Отрывок текста =>
◆ ◆ ◆ ◆

Теперь заговорил доктор:

— Как, Наталия Сац снова в Москве?

— Да, — ответила я.

Доктор продиктовал медсестре сам:

— Пишите: профессия — режиссер, место работы — Центральный детский театр...

Я его слабо перебила:

 

- 482 -

— Я сейчас работаю... не в театре для детей... Доктор поднял брови:

— Не в театре для детей? Тогда вы еще не Наталия Сац. Тут его вызвали и разговор прервался, но, ковыляя домой, я даже улыбалась. Он прав. В восприятии москвичей Наталия Сац и Детский театр были одно неделимое целое. Пока для них я — еще не я.

 

Теперь я была уже не только амнистирована, но полностью реабилитирована. Невиновность доказана, я восстановлена во всех правах. По закону я должна быть снова на той работе, на которой была до 21 августа 1937 года. Когда прочла это постановление — даже дух захватило от счастья: неужели снова... директор и художественный руководитель Центрального детского?!

◆ ◆ ◆ ◆

Данные =>
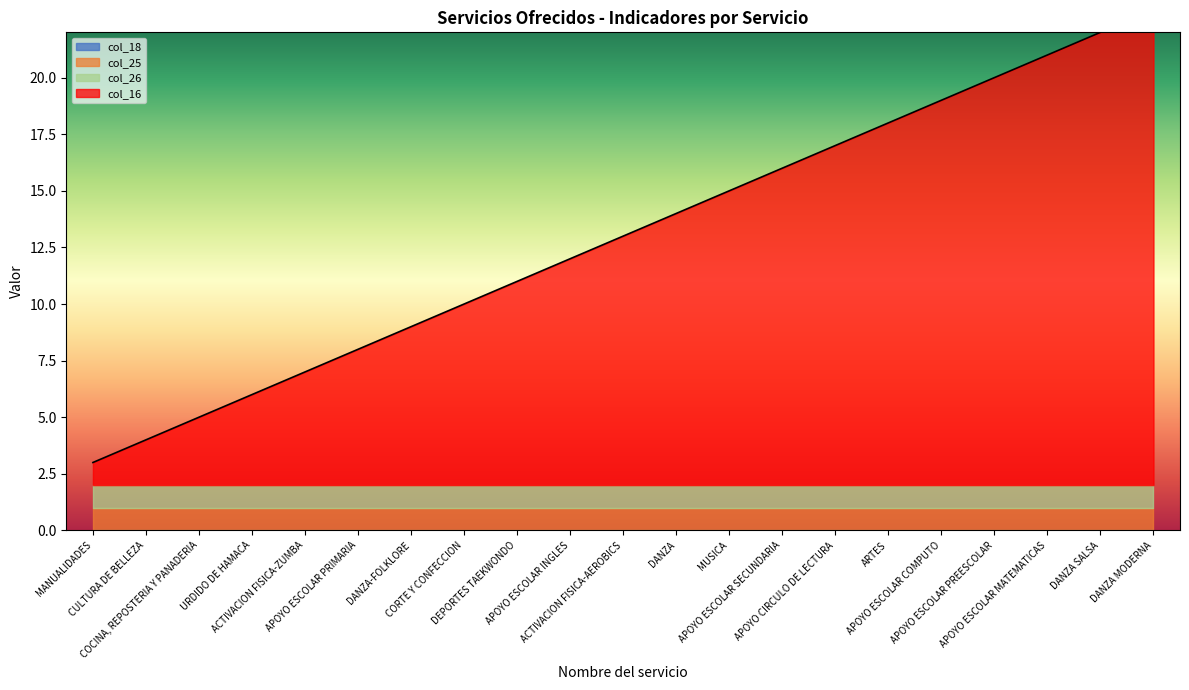

At which category does the chart reach its minimum across all series?

MANUALIDADES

◆ ◆ ◆ ◆

Что сделать =>
[1] Судя по отрывку о возвращении Наталии Сац в Москву, на какую работу она по закону должна была вернуться?
[2] Продолжите отрывок о возвращении Наталии Сац в Москву, начиная сразу после его последнего предложения.
Данные — отдельный материал, с отрывком они не связаны.

Ответы к заданиям =>
[1] На ту работу, на которой была до 21 августа 1937 года.

[2]
Но хорошие законы пишут для того, чтобы их выполняли хорошие люди, а жизнь — тоже игра, в которой не все играют по правилам... Взмахом волшебной палочки нельзя изменить всех людей. Тогдашнему директору Центрального детского театра не только не хотелось восстанавливать меня в моих законных правах, но даже впустить туда в качестве режиссера, на что я охотно согласилась бы. Он делал все возможное, чтобы отдалять от меня членов коллектива, чтобы я сама не стремилась вернуться в Центральный детский. Было больно, обидно, но театр — организм сложный, а добиваться любимого дела чуть ли не через суд — бррр.

 

Как только я вернулась, появились и очень ценные, лестные заявки на мою работу. Обрадовалась, когда женский голос в телефонной трубке сказал: «С вами сейчас будет говорить заместитель министра культуры, главный режиссер Театра имени Маяковского Николай Павлович Охлопков» — и я услышала в трубке красивый низкий голос выдающегося режиссера, который приглашал меня безотлагательно приехать к нему сегодня же, так как был уверен, что, "как только Москва узнает, что вы вернулись, вас будут рвать на части, а я сделаю все, чтобы заполучить вас в свой театр".

В моем тогдашнем состоянии этот разговор радовал. Я только не могла понять, при чем здесь Министерство культуры. Мне объяснили, что Н.П. Охлопков в то время по совместительству был назначен заместителем министра культуры. (Правда, он недолго усидел в министерском кресле.)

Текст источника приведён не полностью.